Sudan, blacklisted by Washington for its alleged role
in supporting Usama bin Laden, has become the newest
member of the U.S.-led coalition-of-the-willing. The
Sudanese government, much criticized by the Bush
administration for ethnic cleansing in Darfur, has now
become a valuable intelligence asset to the Homeland
Security Office, and its underlings, the CIA, FBI, NSA,
According to an article in the Guardian, Sudanese agents
have penetrated terrorist networks in Africa and the Middle
East, receiving praise from the U.S. for detaining foreign
insurgents who were going to join the anti-American insurgency
in Iraq, and for assisting the CIA in monitoring terrorist
organizations in Somalia.
A U.S. official said Washington and Khartoum have a strong
intelligence relationship, and that the Sudanese government is
the only one in the Arab League to contribute positively to the
protection of U.S. troops and civilians in Iraq.
The L.A. Times reported on May 5/05 that Salah Abdallah Gosh,
Sudan's chief of intelligence had been a guest of Washington, and
that the Sudanese secret police have been cracking down on
suspected terrorists. The paper also reports that Khartoum has been
sharing this intelligence with U.S. agencies, as well as allowing U.S. personnel to conduct interrogations on al-Qaeda and other terrorists,
most of whom were said to be Saudi militants, who had been captured by Sudanese security forces in May of 2003.
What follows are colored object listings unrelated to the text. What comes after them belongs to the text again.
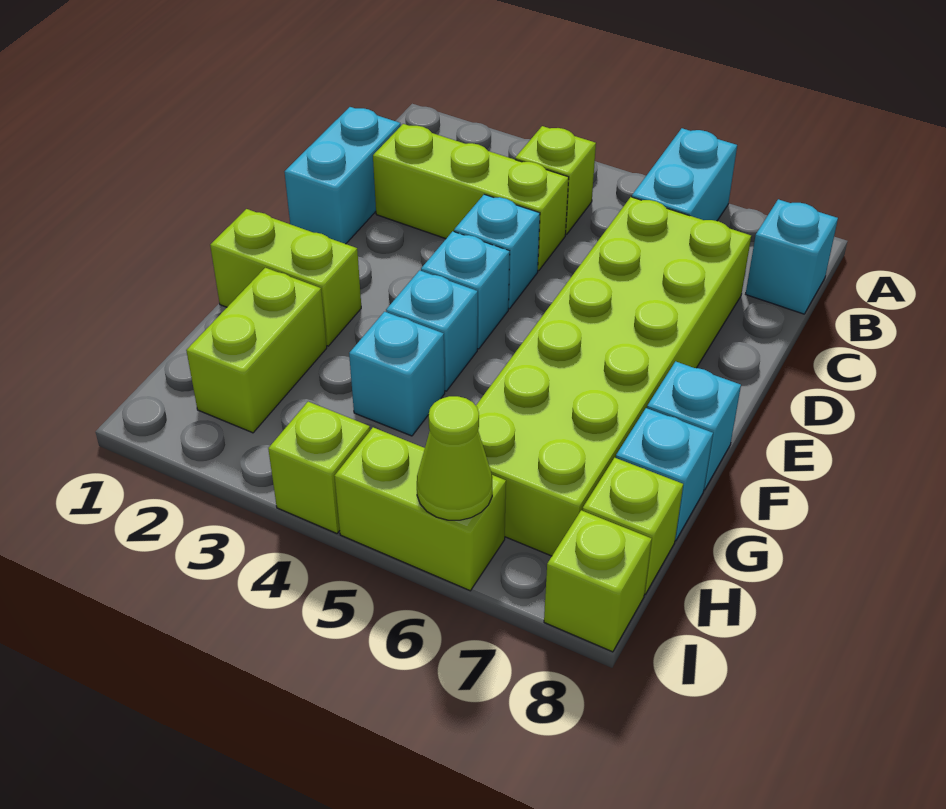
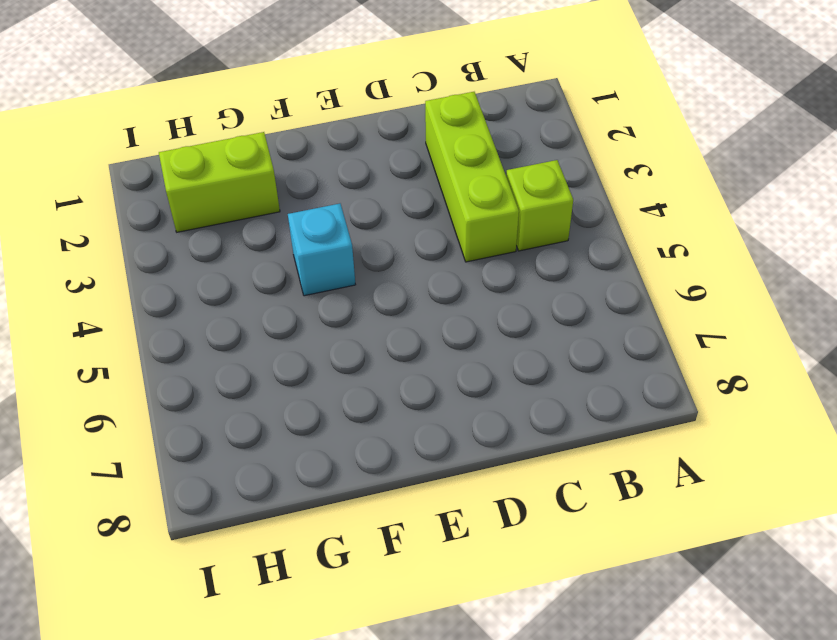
none -> cyan 1x2 brick [632,128,737,221]
none -> cyan 1x1 brick [746,199,838,314]
none -> cyan 1x2 brick [284,107,401,244]

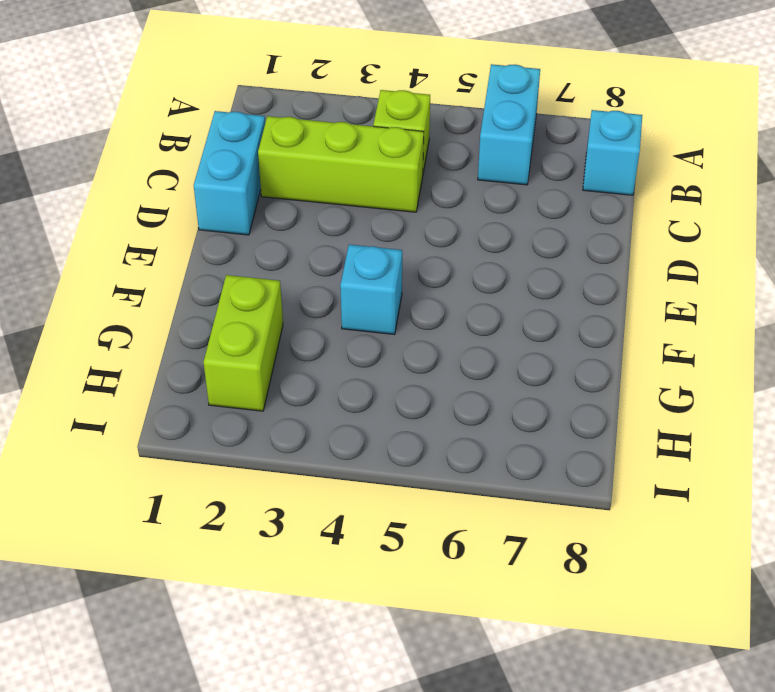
none -> lime 2x6 brick [476,197,751,556]
none -> cyan 1x1 brick [454,194,540,309]
none -> cyan 1x1 brick [421,231,510,349]

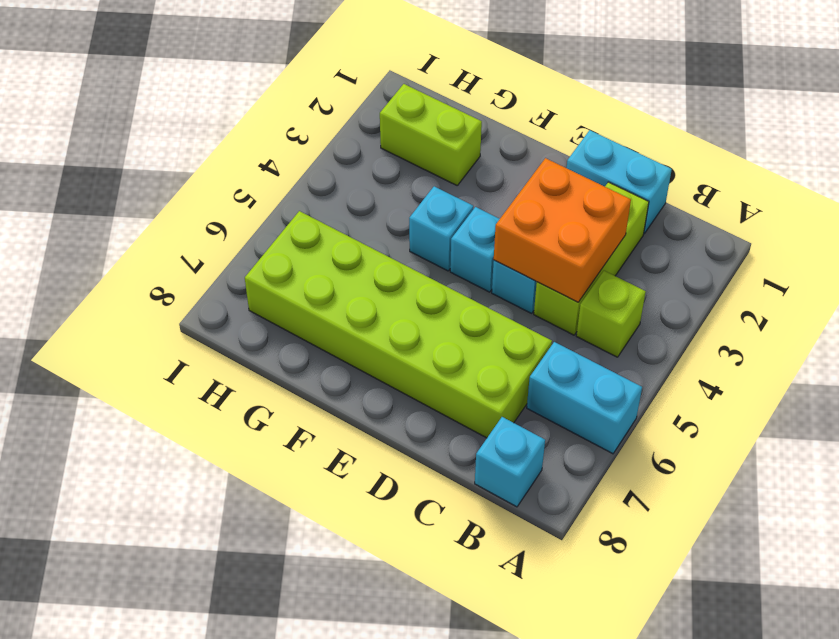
orange 2x2 brick [494,158,631,302] -> none
none -> lime 1x2 brick [210,209,361,346]
none -> cyan 1x1 brick [647,361,741,490]
none -> cyan 1x1 brick [349,312,445,436]

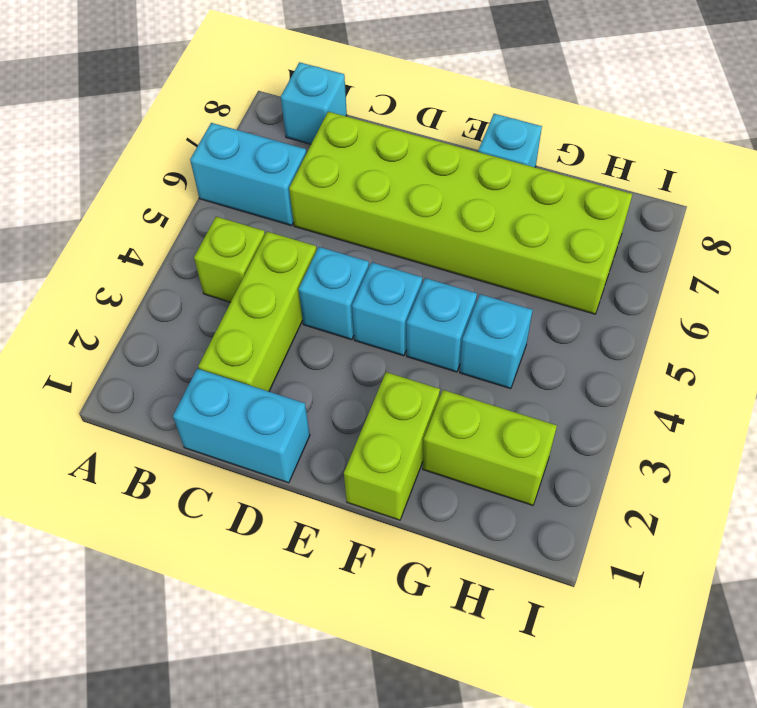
none -> cyan 1x1 brick [616,408,713,541]
none -> lime 1x1 brick [582,458,683,594]
none -> lime 1x1 brick [268,402,370,533]

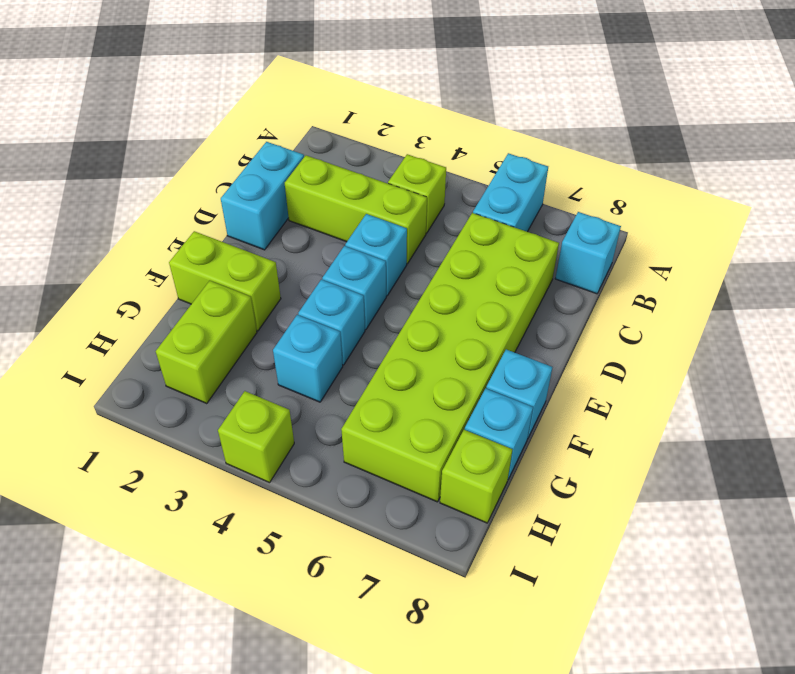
none -> lime 1x2 brick [335,427,506,591]
none -> lime 1x1 brick [544,510,652,652]
none -> lime 1x1 cone [417,396,492,520]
The U.S. State Department said that "officially" Washington's position towards Khartoum will remain the same, that Sudan is considered to be a sponsor of anti-American terrorism, for harbouring bin Laden and other international terrorists. In 1993, Washington included Sudan on its
terrorist regime watchlist even though it offered to give the U.S. two terrorists suspected of bombing U.S. embassies in east Africa, and that Khartoum offered bin Laden to the U.S., with Washington rejecting the
offer, according to a state department official, who further added that
the U.S. response was to blow up a pharmaceutical factory in Khartoum
with cruise missiles.
Human rights groups have protested the arrival of General Gosh to
Washington and his meeting with Bush and company. Gosh is one of the
many Sudanese officials that have been charged in the International
Criminal Court for human rights violations, which the U.S. arrogantly continues to ignore.
Washington said that the political chill between the U.S. and Sudan has warmed and thawed considerably with Sudan's willingness to cooperate
fully with the U.S. in its war on terrorism, despite the U.S. government's "official" public declaration to the contrary.